**EXERCISE**
The lines below starting at the line containing "J’ai changé mon" and ending at the line containing "Pourquoi ne puis-je pas joindre" are to be repeated exactly, with both ends kept and nothing else added.

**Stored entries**
============================================================

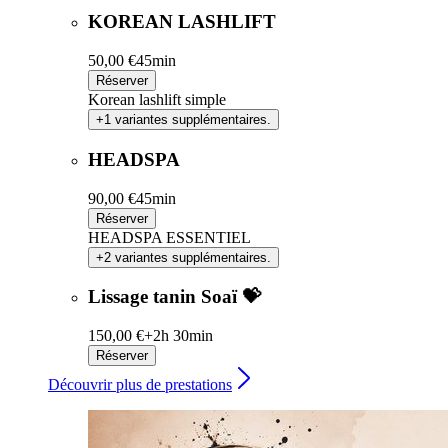
KOREAN LASHLIFT
50,00 €
45min
Réserver
Korean lashlift simple
+1 variantes supplémentaires.
HEADSPA
90,00 €
45min
Réserver
HEADSPA ESSENTIEL
+2 variantes supplémentaires.
Lissage tanin Soaï 💝
150,00 €+
2h 30min
Réserver
Découvrir plus de prestations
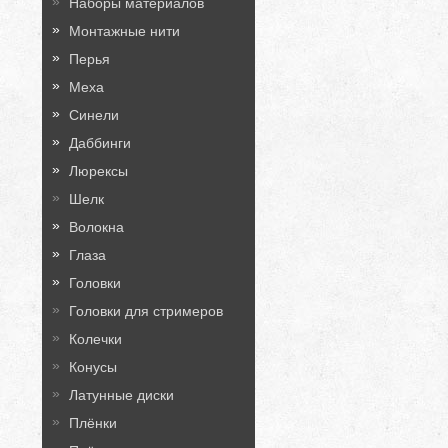
Наборы материалов
Монтажные нити
Перья
Меха
Синели
Даббинги
Люрексы
Шелк
Волокна
Глаза
Головки
Головки для стримеров
Колечки
Конусы
Латунные диски
Плёнки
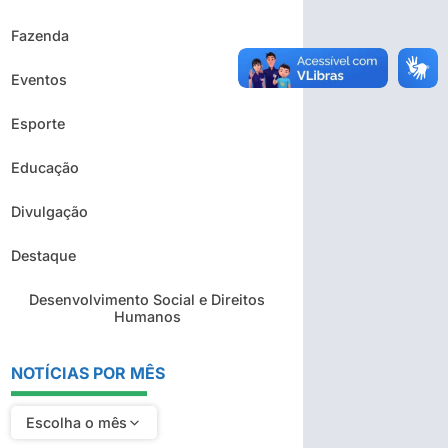
Fazenda
Eventos
Esporte
Educação
Divulgação
Destaque
Desenvolvimento Social e Direitos
Humanos
NOTÍCIAS POR MÊS
Escolha o mês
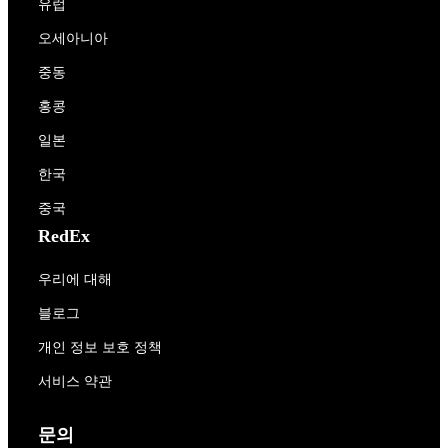
유럽
오세아니아
중동
홍콩
일본
한국
중국
RedEx
우리에 대해
블로그
개인 정보 보호 정책
서비스 약관
문의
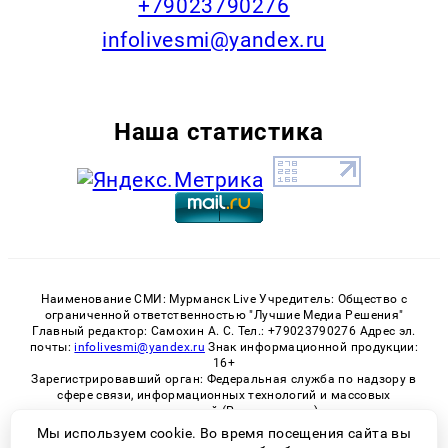
+79023790276
infolivesmi@yandex.ru
Наша статистика
Наименование СМИ: Мурманск Live Учредитель: Общество с
ограниченной ответственностью "Лучшие Медиа Решения"
Главный редактор: Самохин А. С. Тел.: +79023790276 Адрес эл.
почты:
infolivesmi@yandex.ru
Знак информационной продукции:
16+
Зарегистрировавший орган: Федеральная служба по надзору в
сфере связи, информационных технологий и массовых
коммуникаций (Роскомнадзор)
Регистрационный номер СМИ ЭЛ № ФС 77 - 82534 от 21.01.2022
Мы используем cookie. Во время посещения сайта вы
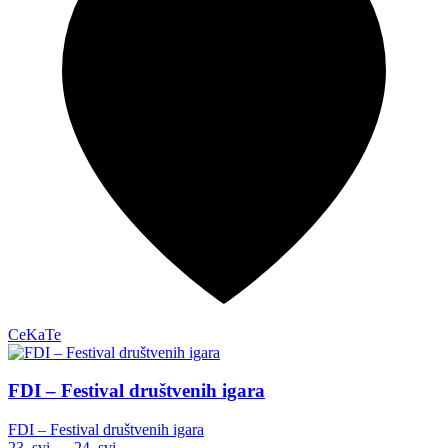
CeKaTe
FDI – Festival društvenih igara
FDI – Festival društvenih igara
23. svi — 24. svi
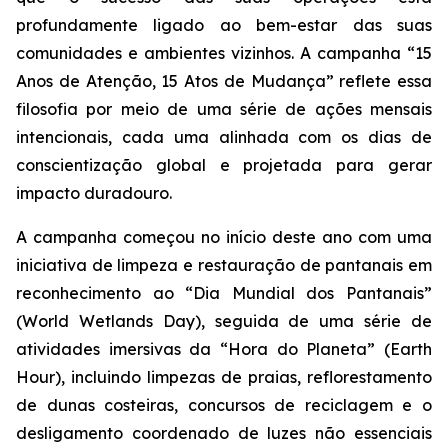
profundamente ligado ao bem-estar das suas
comunidades e ambientes vizinhos. A campanha “15
Anos de Atenção, 15 Atos de Mudança” reflete essa
filosofia por meio de uma série de ações mensais
intencionais, cada uma alinhada com os dias de
conscientização global e projetada para gerar
impacto duradouro.
A campanha começou no início deste ano com uma
iniciativa de limpeza e restauração de pantanais em
reconhecimento ao “Dia Mundial dos Pantanais”
(World Wetlands Day), seguida de uma série de
atividades imersivas da “Hora do Planeta” (Earth
Hour), incluindo limpezas de praias, reflorestamento
de dunas costeiras, concursos de reciclagem e o
desligamento coordenado de luzes não essenciais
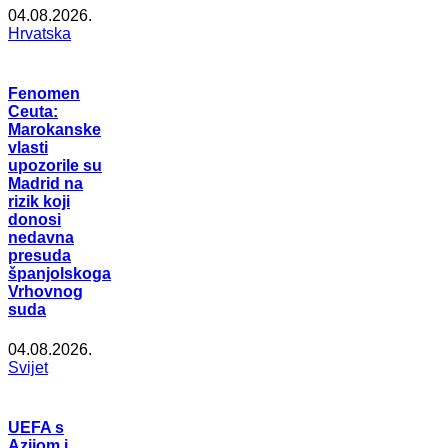
04.08.2026.
Hrvatska
Fenomen
Ceuta:
Marokanske
vlasti
upozorile su
Madrid na
rizik koji
donosi
nedavna
presuda
španjolskoga
Vrhovnog
suda
04.08.2026.
Svijet
UEFA s
Azijom i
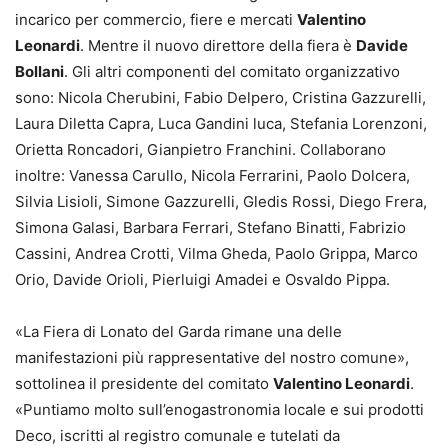
incarico per commercio, fiere e mercati
Valentino
Leonardi
. Mentre il nuovo direttore della fiera è
Davide
Bollani
. Gli altri componenti del comitato organizzativo
sono: Nicola Cherubini, Fabio Delpero, Cristina Gazzurelli,
Laura Diletta Capra, Luca Gandini luca, Stefania Lorenzoni,
Orietta Roncadori, Gianpietro Franchini. Collaborano
inoltre: Vanessa Carullo, Nicola Ferrarini, Paolo Dolcera,
Silvia Lisioli, Simone Gazzurelli, Gledis Rossi, Diego Frera,
Simona Galasi, Barbara Ferrari, Stefano Binatti, Fabrizio
Cassini, Andrea Crotti, Vilma Gheda, Paolo Grippa, Marco
Orio, Davide Orioli, Pierluigi Amadei e Osvaldo Pippa.
«La Fiera di Lonato del Garda rimane una delle
manifestazioni più rappresentative del nostro comune»,
sottolinea il presidente del comitato
Valentino Leonardi
.
«Puntiamo molto sull’enogastronomia locale e sui prodotti
Deco, iscritti al registro comunale e tutelati da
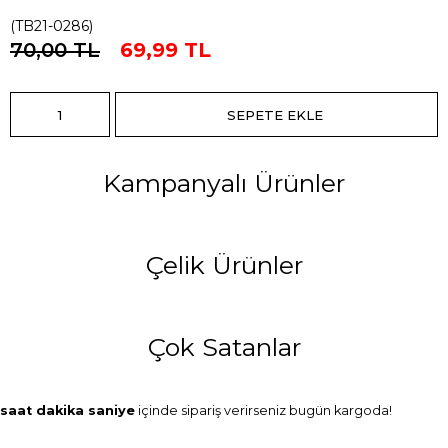
(TB21-0286)
70,00 TL
69,99 TL
Kampanyalı Ürünler
Çelik Ürünler
Çok Satanlar
saat
dakika
saniye
içinde sipariş verirseniz
bugün
kargoda!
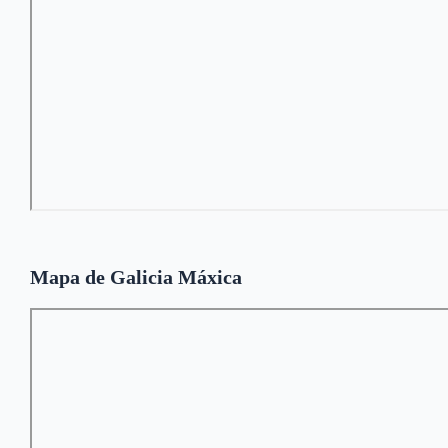
Mapa de Galicia Máxica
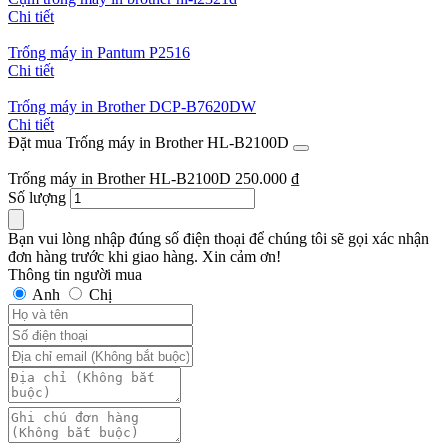
Chi tiết
Trống máy in Pantum P2516
Chi tiết
Trống máy in Brother DCP-B7620DW
Chi tiết
Đặt mua Trống máy in Brother HL-B2100D
Trống máy in Brother HL-B2100D
250.000
₫
Số lượng
Bạn vui lòng nhập đúng số điện thoại để chúng tôi sẽ gọi xác nhận
đơn hàng trước khi giao hàng. Xin cảm ơn!
Thông tin người mua
Anh
Chị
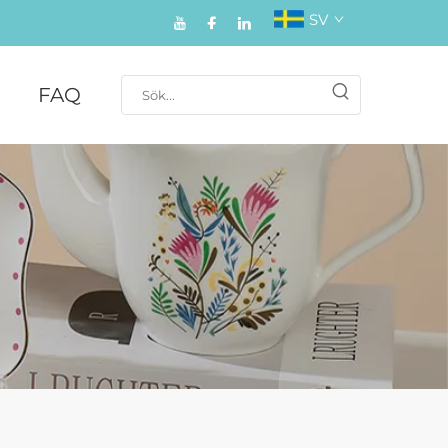
SV
FAQ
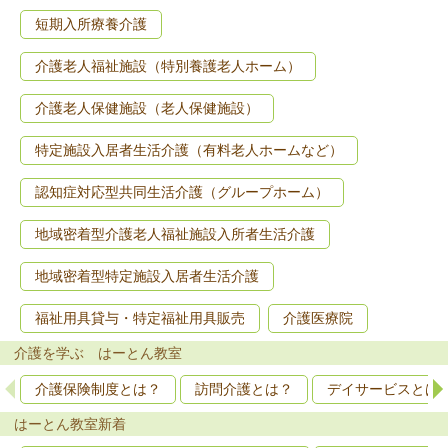
短期入所療養介護
介護老人福祉施設（特別養護老人ホーム）
介護老人保健施設（老人保健施設）
特定施設入居者生活介護（有料老人ホームなど）
認知症対応型共同生活介護（グループホーム）
地域密着型介護老人福祉施設入所者生活介護
地域密着型特定施設入居者生活介護
福祉用具貸与・特定福祉用具販売
介護医療院
介護を学ぶ はーとん教室
介護保険制度とは？
訪問介護とは？
デイサービスとは
はーとん教室新着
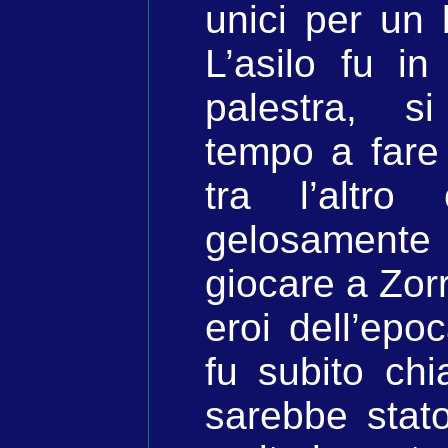
unici per un 
L’asilo fu in
palestra, s
tempo a fare
tra l’altro
gelosament
giocare a Zorr
eroi dell’epo
fu subito chi
sarebbe sta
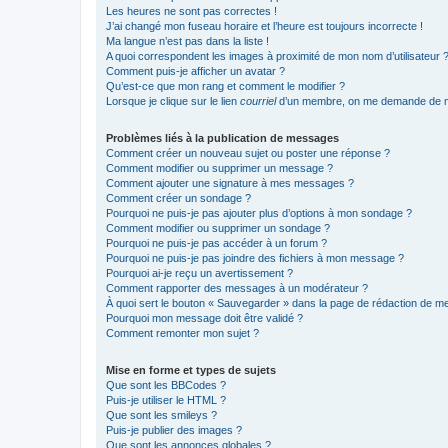
Les heures ne sont pas correctes !
J’ai changé mon fuseau horaire et l’heure est toujours incorrecte !
Ma langue n’est pas dans la liste !
A quoi correspondent les images à proximité de mon nom d’utilisateur 
Comment puis-je afficher un avatar ?
Qu’est-ce que mon rang et comment le modifier ?
Lorsque je clique sur le lien
courriel
d’un membre, on me demande de m
Problèmes liés à la publication de messages
Comment créer un nouveau sujet ou poster une réponse ?
Comment modifier ou supprimer un message ?
Comment ajouter une signature à mes messages ?
Comment créer un sondage ?
Pourquoi ne puis-je pas ajouter plus d’options à mon sondage ?
Comment modifier ou supprimer un sondage ?
Pourquoi ne puis-je pas accéder à un forum ?
Pourquoi ne puis-je pas joindre des fichiers à mon message ?
Pourquoi ai-je reçu un avertissement ?
Comment rapporter des messages à un modérateur ?
À quoi sert le bouton « Sauvegarder » dans la page de rédaction de 
Pourquoi mon message doit être validé ?
Comment remonter mon sujet ?
Mise en forme et types de sujets
Que sont les BBCodes ?
Puis-je utiliser le HTML ?
Que sont les smileys ?
Puis-je publier des images ?
Que sont les annonces globales ?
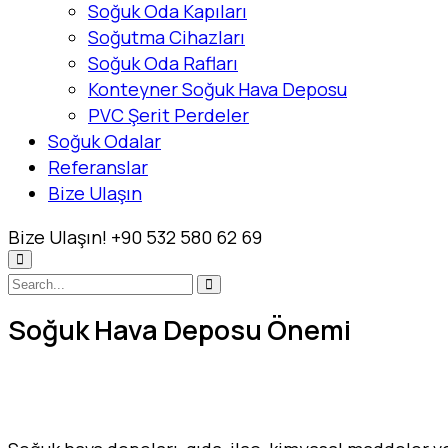
Soğuk Oda Kapıları
Soğutma Cihazları
Soğuk Oda Rafları
Konteyner Soğuk Hava Deposu
PVC Şerit Perdeler
Soğuk Odalar
Referanslar
Bize Ulaşın
Bize Ulaşın!
+90 532 580 62 69
Soğuk Hava Deposu Önemi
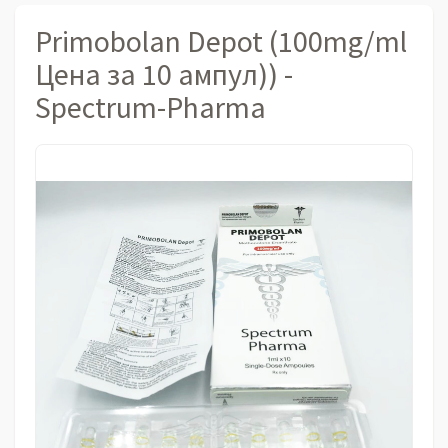
Primobolan Depot (100mg/ml
Цена за 10 ампул)) -
Spectrum-Pharma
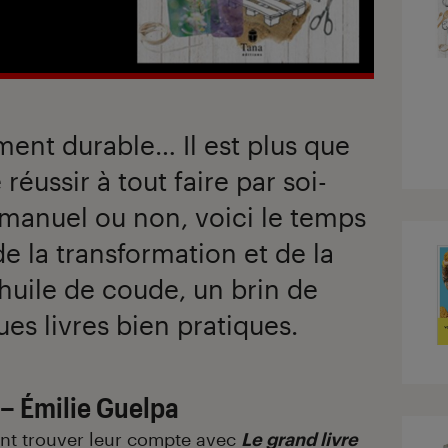
ment durable… Il est plus que
éussir à tout faire par soi-
manuel ou non, voici le temps
 de la transformation et de la
’huile de coude, un brin de
s livres bien pratiques.
 – Émilie Guelpa
nt trouver leur compte avec
Le grand livre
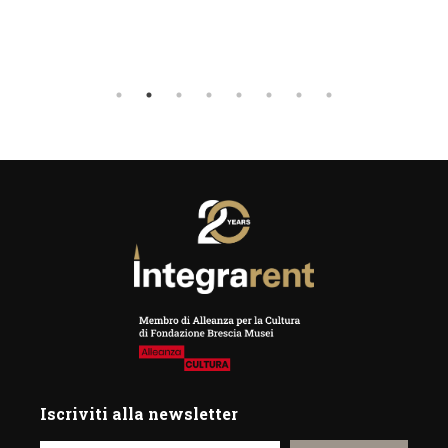
Iscriviti alla newsletter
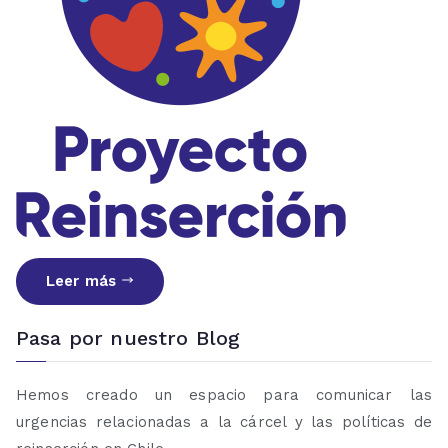
Leer más
Pasa por nuestro Blog
Hemos creado un espacio para comunicar las
urgencias relacionadas a la cárcel y las políticas de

============================================================

**ANSWER FOR THIS EXERCISE**
J’ai changé mon fuseau horaire et l’heure est toujours incorrecte !
Ma langue n’est pas dans la liste !
A quoi correspondent les images à proximité de mon nom d’utilisateur 
Comment puis-je afficher un avatar ?
Qu’est-ce que mon rang et comment le modifier ?
Lorsque je clique sur le lien
courriel
d’un membre, on me demande de m
Problèmes liés à la publication de messages
Comment créer un nouveau sujet ou poster une réponse ?
Comment modifier ou supprimer un message ?
Comment ajouter une signature à mes messages ?
Comment créer un sondage ?
Pourquoi ne puis-je pas ajouter plus d’options à mon sondage ?
Comment modifier ou supprimer un sondage ?
Pourquoi ne puis-je pas accéder à un forum ?
Pourquoi ne puis-je pas joindre des fichiers à mon message ?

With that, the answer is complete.